Neustria and Austrasia re-united briefly on a few occasions. Thus Neustria formed the western part of the kingdom of the Franks under the rule of the Merovingian dynasty during the sixth to eighth centuries. The territory of Neustria originated in 511, made up of the regions from Aquitaine to the English Channel, approximating most of the north of present-day France, with Paris and Soissons as its main cities. In 687 Pippin of Herstal, mayor of the palace of the king of Austrasia, defeated the tenacious Neustrians at Tertry and united Austrasia and Neustria. Pippin's descendants, the Carolingians, continued to rule the two realms as mayors. Neustria, Austrasia, and Burgundy then became united under one authority and the names "Neustria" and "Austrasia" gradually disappeared. Normandy had no natural frontiers and was previously merely an administrative unit. Viking settlers, who had begun arriving in the 880s, were divided between a small colony in Upper (or eastern) Normandy and a larger one in Lower (or western) Normandy.

In the 9th century, the Norman or "Northmen" conquests devastated the region.

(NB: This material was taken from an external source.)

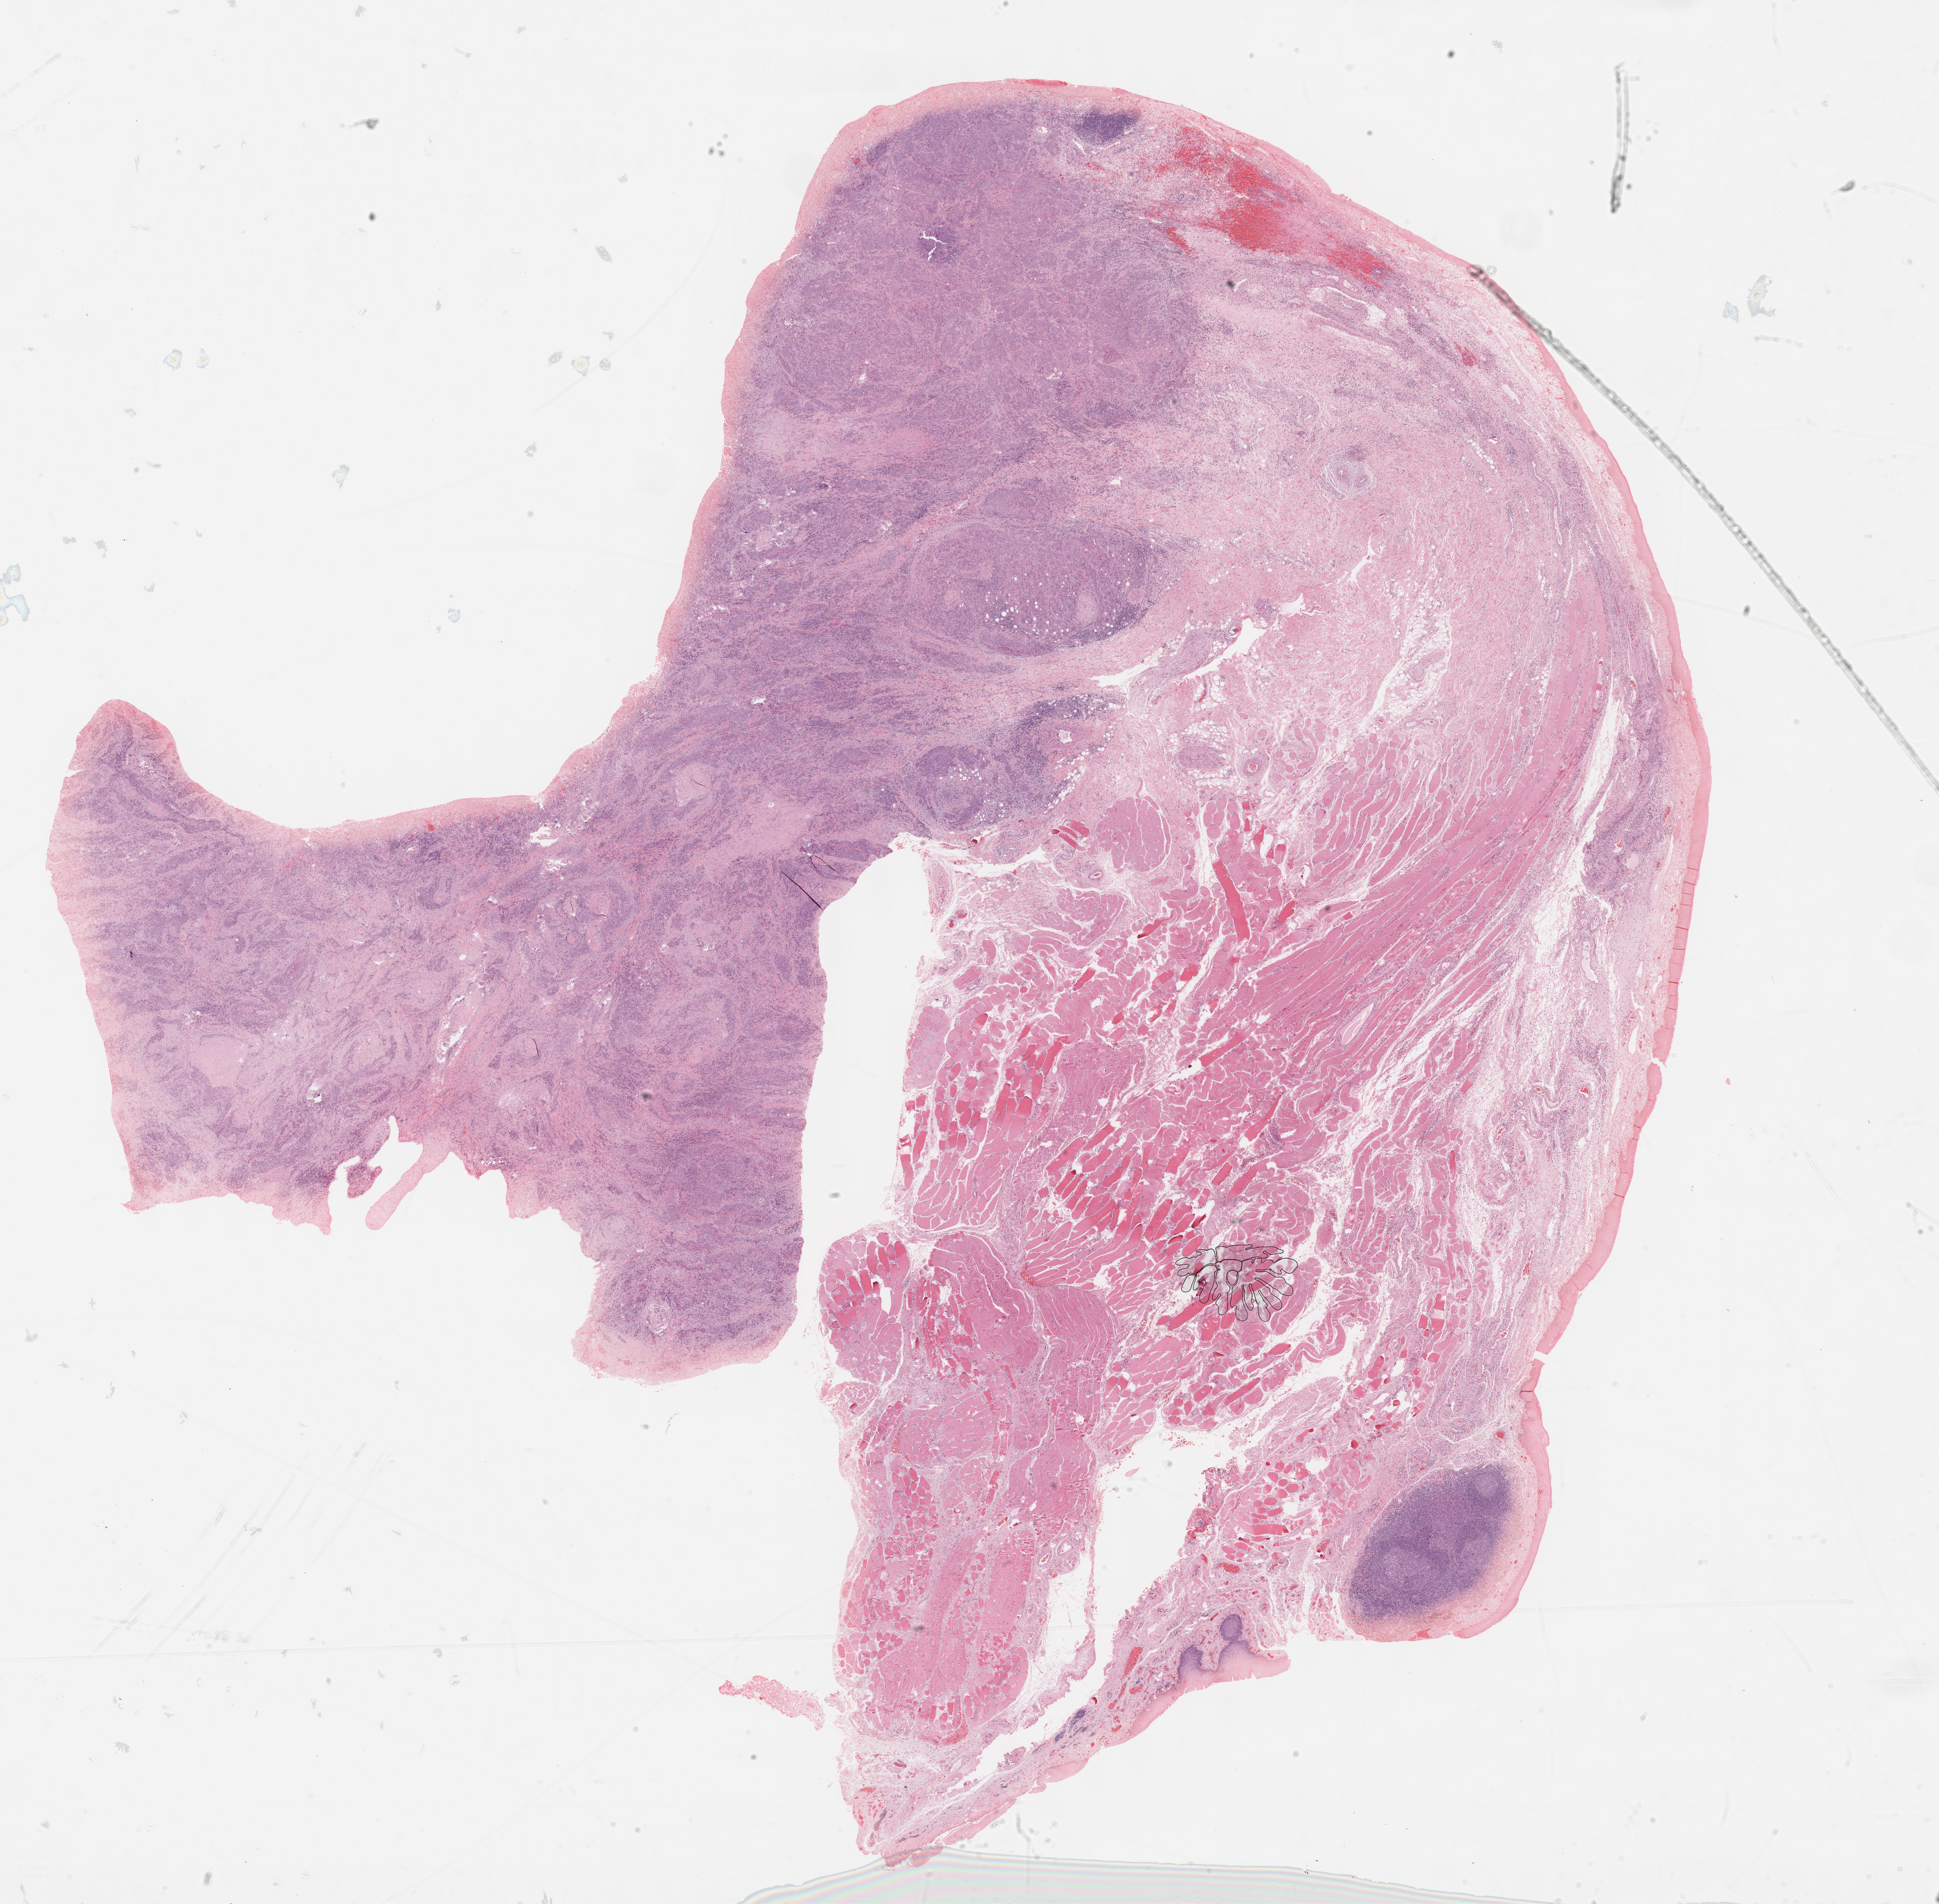
H&E whole-slide image, low-resolution overview of the scanned area, about 22.6 x 22.2 mm. Formalin-fixed paraffin-embedded (FFPE) diagnostic section. Head and neck, primary tumour sample. Male patient; age at initial diagnosis 72 years.
Diagnosis: Squamous cell carcinoma, NOS.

Originally they derived from the indigenous population of Neustria and Vikings originating in present day Denmark and Norway. They began to occupy the northern area of France now known as Normandy in the latter half of the 9th century. In 911, Charles the Simple, king of France, granted the invaders the small lower Seine or "sacred" area, which expanded over time to become the Duchy of Normandy.

In 933 the Channel Islands, formerly under the control of the kingdom, then Duchy of Brittany were annexed by the Duchy of Normandy. Geographically, Normandy was approximately the same region as the old church province of Rouen or Neustria. It had no natural frontiers and was previously merely an administrative unit. Rouen, the capital of the Haute-Normandie or Upper Normandy region, was the seate of the Exchequer of Normandy in the Middle Ages and was the chief city of the Secunda Provincia Lugdunensis under Constantine. In the 5th century it became the seate of the bishopric and later a capital of Neustria. During the Hundred Years' War, on January 19, 1419, Rouen surrendered to Henry V of England who made Normandy a part of England.